───── RECORD EXTRACTS ─────

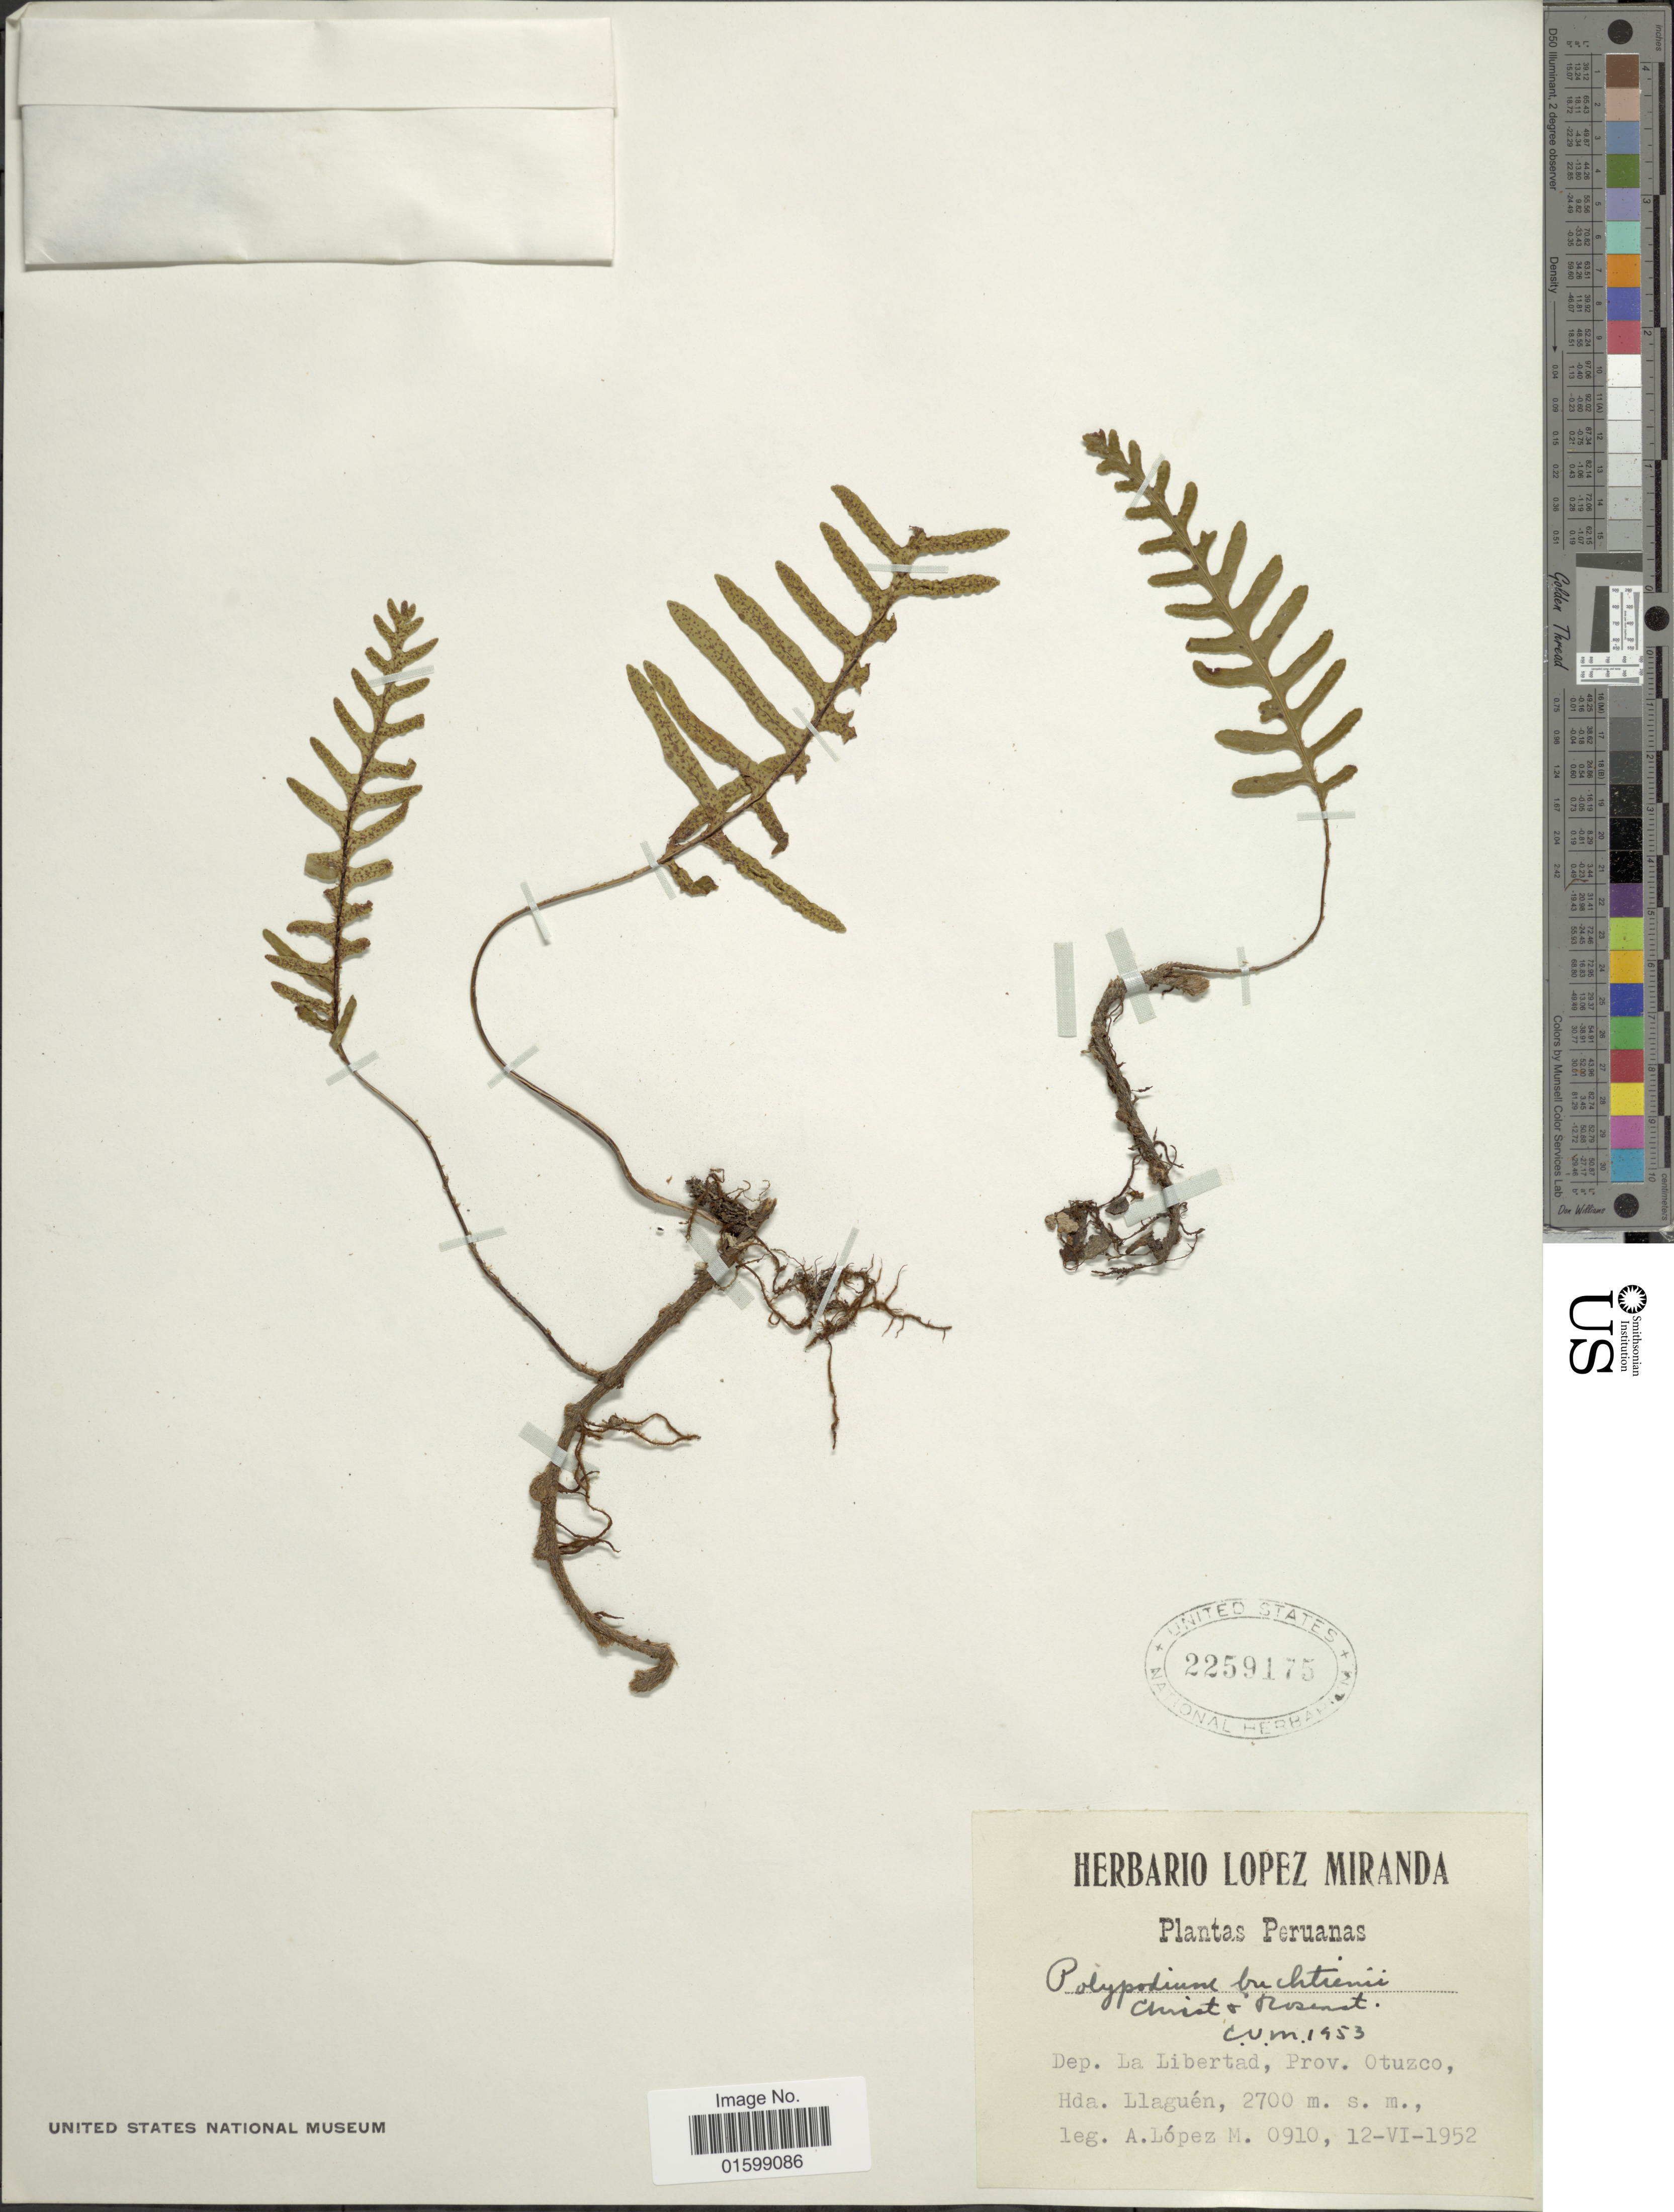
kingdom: Plantae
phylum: Tracheophyta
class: Polypodiopsida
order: Polypodiales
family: Polypodiaceae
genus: Pleopeltis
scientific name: Pleopeltis buchtienii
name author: (Christ & Rosenst.) A.R. Sm.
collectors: A. López M.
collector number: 0910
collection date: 1952-06-12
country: Peru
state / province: La Libertad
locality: Prov. Otuzco, Hda. Llagúén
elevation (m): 2700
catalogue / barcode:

─────

• AIM OF THE TASK: Express every line of the records above as a JSON list of strings, one string per line, with blank lines left out. Leave the pictures out of the answer.

• RIGHT ANSWER:
[
  "kingdom: Plantae",
  "phylum: Tracheophyta",
  "class: Polypodiopsida",
  "order: Polypodiales",
  "family: Polypodiaceae",
  "genus: Pleopeltis",
  "scientific name: Pleopeltis buchtienii",
  "name author: (Christ & Rosenst.) A.R. Sm.",
  "collectors: A. López M.",
  "collector number: 0910",
  "collection date: 1952-06-12",
  "country: Peru",
  "state / province: La Libertad",
  "locality: Prov. Otuzco, Hda. Llagúén",
  "elevation (m): 2700",
  "catalogue / barcode:"
]